-- Assignment --
Report each line of the rows below that contains the word "right".

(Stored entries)
■ ■ ■ ■

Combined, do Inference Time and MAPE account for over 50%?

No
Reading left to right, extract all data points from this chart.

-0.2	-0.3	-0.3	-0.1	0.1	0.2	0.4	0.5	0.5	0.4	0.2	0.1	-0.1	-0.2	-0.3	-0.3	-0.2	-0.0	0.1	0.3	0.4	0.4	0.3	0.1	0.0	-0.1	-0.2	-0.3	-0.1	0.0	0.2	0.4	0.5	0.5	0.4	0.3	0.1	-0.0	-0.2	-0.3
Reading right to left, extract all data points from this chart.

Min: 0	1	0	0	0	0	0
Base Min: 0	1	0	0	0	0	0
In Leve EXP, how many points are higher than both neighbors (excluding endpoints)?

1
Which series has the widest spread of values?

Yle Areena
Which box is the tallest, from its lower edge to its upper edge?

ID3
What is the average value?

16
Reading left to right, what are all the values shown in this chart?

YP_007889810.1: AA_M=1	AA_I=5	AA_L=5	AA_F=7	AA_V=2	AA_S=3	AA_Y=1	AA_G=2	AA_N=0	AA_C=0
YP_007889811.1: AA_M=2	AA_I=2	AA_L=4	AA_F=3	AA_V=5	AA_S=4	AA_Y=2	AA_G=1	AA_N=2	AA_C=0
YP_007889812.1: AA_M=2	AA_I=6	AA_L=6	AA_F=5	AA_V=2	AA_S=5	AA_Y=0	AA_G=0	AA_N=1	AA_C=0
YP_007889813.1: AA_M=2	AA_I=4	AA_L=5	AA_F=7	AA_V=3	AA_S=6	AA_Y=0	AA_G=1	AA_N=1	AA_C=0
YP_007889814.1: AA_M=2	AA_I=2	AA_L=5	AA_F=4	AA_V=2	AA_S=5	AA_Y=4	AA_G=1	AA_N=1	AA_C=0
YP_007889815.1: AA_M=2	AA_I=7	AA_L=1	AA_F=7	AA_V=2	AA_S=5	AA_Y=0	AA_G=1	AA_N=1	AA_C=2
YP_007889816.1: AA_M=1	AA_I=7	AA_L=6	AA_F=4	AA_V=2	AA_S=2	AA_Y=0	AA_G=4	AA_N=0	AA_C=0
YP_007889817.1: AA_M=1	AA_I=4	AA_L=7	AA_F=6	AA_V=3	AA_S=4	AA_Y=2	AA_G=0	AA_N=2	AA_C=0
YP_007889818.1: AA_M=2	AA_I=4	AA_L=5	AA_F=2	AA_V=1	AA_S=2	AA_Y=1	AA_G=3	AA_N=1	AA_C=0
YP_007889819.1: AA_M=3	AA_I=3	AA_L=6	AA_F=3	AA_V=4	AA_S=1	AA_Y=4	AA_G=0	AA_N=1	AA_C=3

■ ■ ■ ■

-- Result of this exercise --
Reading left to right, extract all data points from this chart.
Reading right to left, extract all data points from this chart.
Reading left to right, what are all the values shown in this chart?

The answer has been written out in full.